▶ [Provided data]:
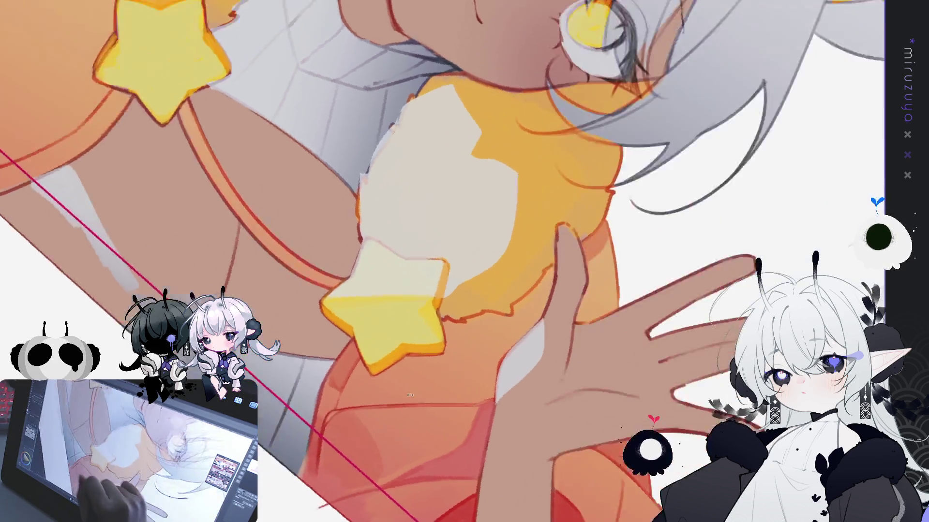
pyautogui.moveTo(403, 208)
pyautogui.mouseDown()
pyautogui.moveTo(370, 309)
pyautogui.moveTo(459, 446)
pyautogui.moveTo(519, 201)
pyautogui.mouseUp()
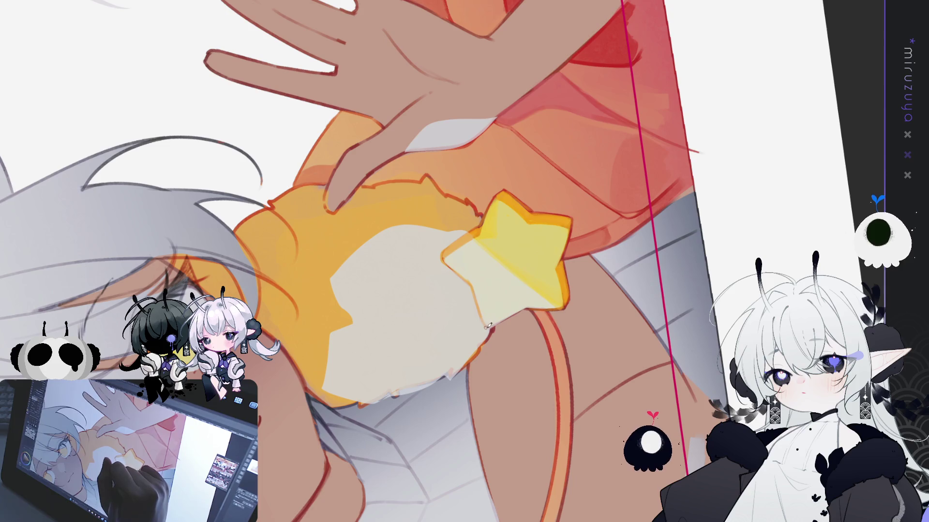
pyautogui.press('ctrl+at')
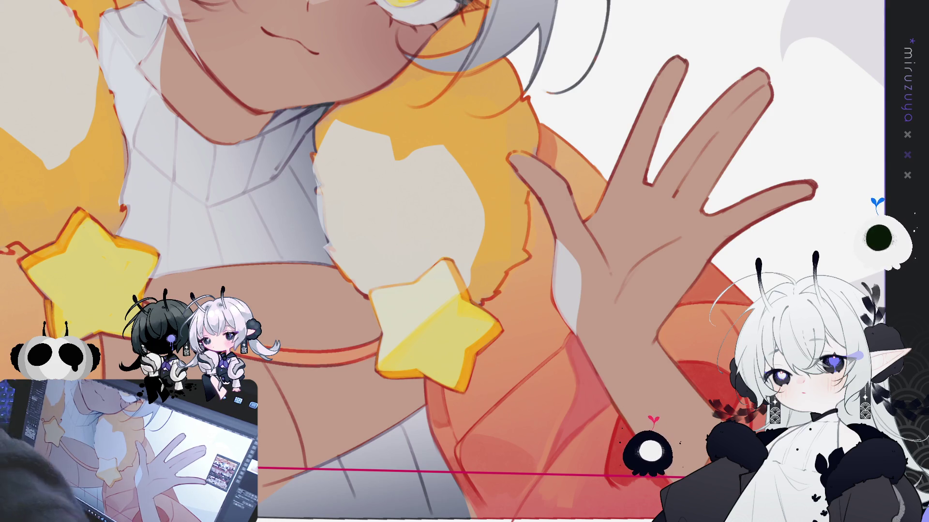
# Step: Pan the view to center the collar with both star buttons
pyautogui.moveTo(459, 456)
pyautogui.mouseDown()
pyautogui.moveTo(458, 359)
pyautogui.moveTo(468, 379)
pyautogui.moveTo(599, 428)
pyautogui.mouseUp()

...

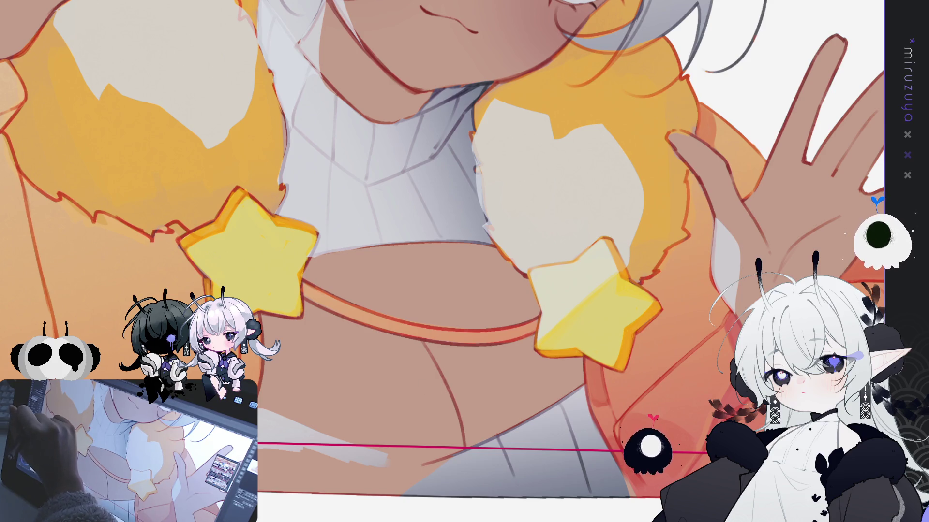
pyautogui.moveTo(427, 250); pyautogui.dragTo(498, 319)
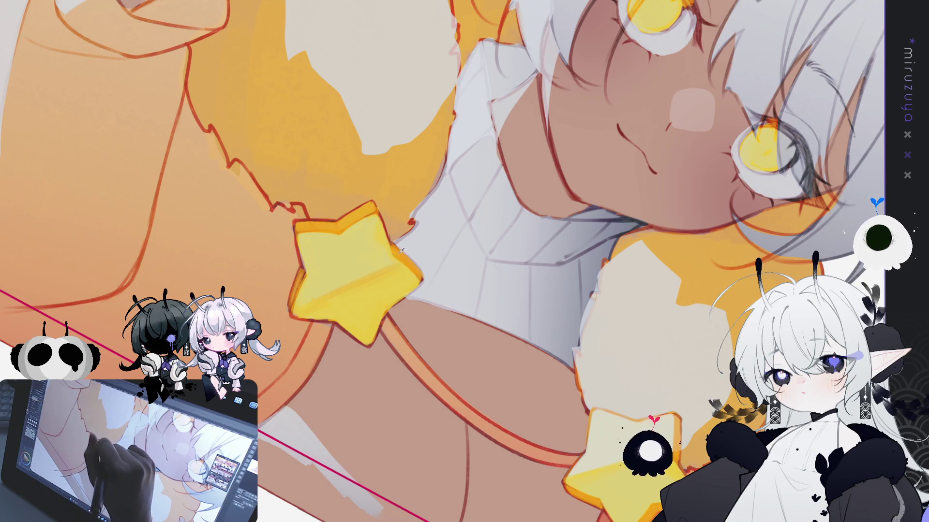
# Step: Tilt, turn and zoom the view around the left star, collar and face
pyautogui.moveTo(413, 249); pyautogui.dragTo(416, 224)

▶ [Task goal]: Where the string "moveTo" appears in a line of the entries, count that line, and state the total alone.

▶ [Answer to the exercise]: 10